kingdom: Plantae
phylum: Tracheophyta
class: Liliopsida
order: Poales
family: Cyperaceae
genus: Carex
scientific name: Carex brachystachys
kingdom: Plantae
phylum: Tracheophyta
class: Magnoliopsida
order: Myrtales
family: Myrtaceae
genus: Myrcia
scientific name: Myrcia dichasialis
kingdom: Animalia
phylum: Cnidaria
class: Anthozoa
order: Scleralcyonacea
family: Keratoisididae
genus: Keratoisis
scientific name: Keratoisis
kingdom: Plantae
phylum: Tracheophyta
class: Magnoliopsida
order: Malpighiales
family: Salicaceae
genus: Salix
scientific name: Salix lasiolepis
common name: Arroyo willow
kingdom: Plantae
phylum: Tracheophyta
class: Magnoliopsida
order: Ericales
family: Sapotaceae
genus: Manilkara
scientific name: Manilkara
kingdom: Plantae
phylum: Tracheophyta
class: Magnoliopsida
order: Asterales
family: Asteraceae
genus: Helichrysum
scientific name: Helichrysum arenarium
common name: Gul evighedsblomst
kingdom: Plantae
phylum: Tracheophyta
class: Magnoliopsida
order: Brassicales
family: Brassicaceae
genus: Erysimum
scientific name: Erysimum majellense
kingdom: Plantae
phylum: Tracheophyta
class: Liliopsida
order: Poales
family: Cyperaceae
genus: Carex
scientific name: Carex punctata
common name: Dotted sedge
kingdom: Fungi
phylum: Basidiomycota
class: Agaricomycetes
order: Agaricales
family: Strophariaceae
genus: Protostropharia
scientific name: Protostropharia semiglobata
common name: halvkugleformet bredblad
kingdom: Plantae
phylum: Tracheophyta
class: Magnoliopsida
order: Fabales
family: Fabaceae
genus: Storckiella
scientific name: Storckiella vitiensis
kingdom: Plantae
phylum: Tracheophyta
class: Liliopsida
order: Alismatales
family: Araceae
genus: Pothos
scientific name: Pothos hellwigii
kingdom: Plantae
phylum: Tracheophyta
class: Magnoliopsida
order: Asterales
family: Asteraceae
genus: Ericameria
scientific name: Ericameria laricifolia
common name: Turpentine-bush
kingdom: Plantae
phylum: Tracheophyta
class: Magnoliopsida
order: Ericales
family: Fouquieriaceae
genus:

◇ ◇ ◇ ◇ ◇ ◇ ◇

* Short exercise: Switch every "scientific name" in the records to "taxon name", then write out all the lines again with nothing else changed.

* Exercise solution:
kingdom: Plantae
phylum: Tracheophyta
class: Liliopsida
order: Poales
family: Cyperaceae
genus: Carex
taxon name: Carex brachystachys
kingdom: Plantae
phylum: Tracheophyta
class: Magnoliopsida
order: Myrtales
family: Myrtaceae
genus: Myrcia
taxon name: Myrcia dichasialis
kingdom: Animalia
phylum: Cnidaria
class: Anthozoa
order: Scleralcyonacea
family: Keratoisididae
genus: Keratoisis
taxon name: Keratoisis
kingdom: Plantae
phylum: Tracheophyta
class: Magnoliopsida
order: Malpighiales
family: Salicaceae
genus: Salix
taxon name: Salix lasiolepis
common name: Arroyo willow
kingdom: Plantae
phylum: Tracheophyta
class: Magnoliopsida
order: Ericales
family: Sapotaceae
genus: Manilkara
taxon name: Manilkara
kingdom: Plantae
phylum: Tracheophyta
class: Magnoliopsida
order: Asterales
family: Asteraceae
genus: Helichrysum
taxon name: Helichrysum arenarium
common name: Gul evighedsblomst
kingdom: Plantae
phylum: Tracheophyta
class: Magnoliopsida
order: Brassicales
family: Brassicaceae
genus: Erysimum
taxon name: Erysimum majellense
kingdom: Plantae
phylum: Tracheophyta
class: Liliopsida
order: Poales
family: Cyperaceae
genus: Carex
taxon name: Carex punctata
common name: Dotted sedge
kingdom: Fungi
phylum: Basidiomycota
class: Agaricomycetes
order: Agaricales
family: Strophariaceae
genus: Protostropharia
taxon name: Protostropharia semiglobata
common name: halvkugleformet bredblad
kingdom: Plantae
phylum: Tracheophyta
class: Magnoliopsida
order: Fabales
family: Fabaceae
genus: Storckiella
taxon name: Storckiella vitiensis
kingdom: Plantae
phylum: Tracheophyta
class: Liliopsida
order: Alismatales
family: Araceae
genus: Pothos
taxon name: Pothos hellwigii
kingdom: Plantae
phylum: Tracheophyta
class: Magnoliopsida
order: Asterales
family: Asteraceae
genus: Ericameria
taxon name: Ericameria laricifolia
common name: Turpentine-bush
kingdom: Plantae
phylum: Tracheophyta
class: Magnoliopsida
order: Ericales
family: Fouquieriaceae
genus:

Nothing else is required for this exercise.